O que faz um bom retrato
Em suas fotos, João busca estar próximo das pessoas e tornar esse encontro algo íntimo. No rap, como ele diz, há artistas que muitas vezes são idolatrados e endeusados, e que incorporam essa postura em suas músicas. O que ele busca, no entanto, é a parte mais humana do processo de criação desses artistas. “Quero fotografar momentos em que esses artistas tiram a capa de super-herói que é fazer rap. Essa coisa de ter que ser uma figura imbatível, sabe?”, diz. Também por isso, evita comparações com outros artistas e fotógrafos na sua própria vida.

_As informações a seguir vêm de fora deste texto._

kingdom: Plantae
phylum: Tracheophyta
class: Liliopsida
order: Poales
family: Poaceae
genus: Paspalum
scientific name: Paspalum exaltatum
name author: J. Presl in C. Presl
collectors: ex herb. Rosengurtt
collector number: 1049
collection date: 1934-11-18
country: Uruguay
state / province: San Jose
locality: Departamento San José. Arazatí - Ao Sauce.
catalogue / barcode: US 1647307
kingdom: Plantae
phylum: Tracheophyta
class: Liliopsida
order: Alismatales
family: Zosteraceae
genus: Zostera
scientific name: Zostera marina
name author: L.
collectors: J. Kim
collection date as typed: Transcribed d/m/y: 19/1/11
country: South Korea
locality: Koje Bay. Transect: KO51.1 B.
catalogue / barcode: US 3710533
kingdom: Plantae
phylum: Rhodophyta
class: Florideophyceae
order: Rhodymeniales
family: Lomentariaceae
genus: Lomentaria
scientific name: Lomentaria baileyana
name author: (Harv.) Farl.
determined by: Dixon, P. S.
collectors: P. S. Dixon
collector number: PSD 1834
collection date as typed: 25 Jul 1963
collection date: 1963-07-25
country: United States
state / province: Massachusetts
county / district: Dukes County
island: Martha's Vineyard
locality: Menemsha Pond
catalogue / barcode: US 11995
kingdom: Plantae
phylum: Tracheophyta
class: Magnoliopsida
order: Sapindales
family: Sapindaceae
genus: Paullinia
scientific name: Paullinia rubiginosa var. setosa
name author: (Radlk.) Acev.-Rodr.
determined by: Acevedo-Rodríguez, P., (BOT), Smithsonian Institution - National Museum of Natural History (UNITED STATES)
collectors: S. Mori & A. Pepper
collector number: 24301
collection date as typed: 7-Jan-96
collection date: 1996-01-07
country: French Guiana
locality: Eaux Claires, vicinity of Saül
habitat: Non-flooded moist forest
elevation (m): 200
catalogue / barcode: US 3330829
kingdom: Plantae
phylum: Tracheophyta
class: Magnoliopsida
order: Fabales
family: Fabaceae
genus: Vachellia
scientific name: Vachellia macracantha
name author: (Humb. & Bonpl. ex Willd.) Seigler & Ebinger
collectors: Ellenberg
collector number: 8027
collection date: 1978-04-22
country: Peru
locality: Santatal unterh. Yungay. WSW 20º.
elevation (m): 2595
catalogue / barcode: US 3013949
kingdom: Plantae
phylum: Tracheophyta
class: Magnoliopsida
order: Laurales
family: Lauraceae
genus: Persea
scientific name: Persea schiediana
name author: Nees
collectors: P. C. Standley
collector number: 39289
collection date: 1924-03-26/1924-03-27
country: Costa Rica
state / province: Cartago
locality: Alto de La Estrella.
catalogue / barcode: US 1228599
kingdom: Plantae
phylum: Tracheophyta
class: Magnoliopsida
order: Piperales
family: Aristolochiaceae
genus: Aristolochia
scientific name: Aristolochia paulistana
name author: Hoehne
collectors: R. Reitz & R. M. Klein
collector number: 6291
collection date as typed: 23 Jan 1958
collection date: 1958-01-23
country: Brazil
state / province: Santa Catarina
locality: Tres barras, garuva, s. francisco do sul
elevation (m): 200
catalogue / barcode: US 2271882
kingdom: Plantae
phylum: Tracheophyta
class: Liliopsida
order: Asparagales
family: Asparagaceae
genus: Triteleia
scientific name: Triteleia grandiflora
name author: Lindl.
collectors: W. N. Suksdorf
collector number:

Da mesma forma, tenta encontrar algo que se aproxime de uma vida real e do que mais lhe interessa na cultura do hip hop. “Penso em conseguir que aquela pessoa me dê algo mais honesto e íntimo possível, e acho que em um nível maior é isso que faz um bom retrato. Você consegue acessar uma camada muito pessoal de alguém que muitas vezes você não conhece. É por isso que os melhores retratos são de pessoas e assuntos com os quais a gente tem intimidade, e onde se aprofunda”, conta.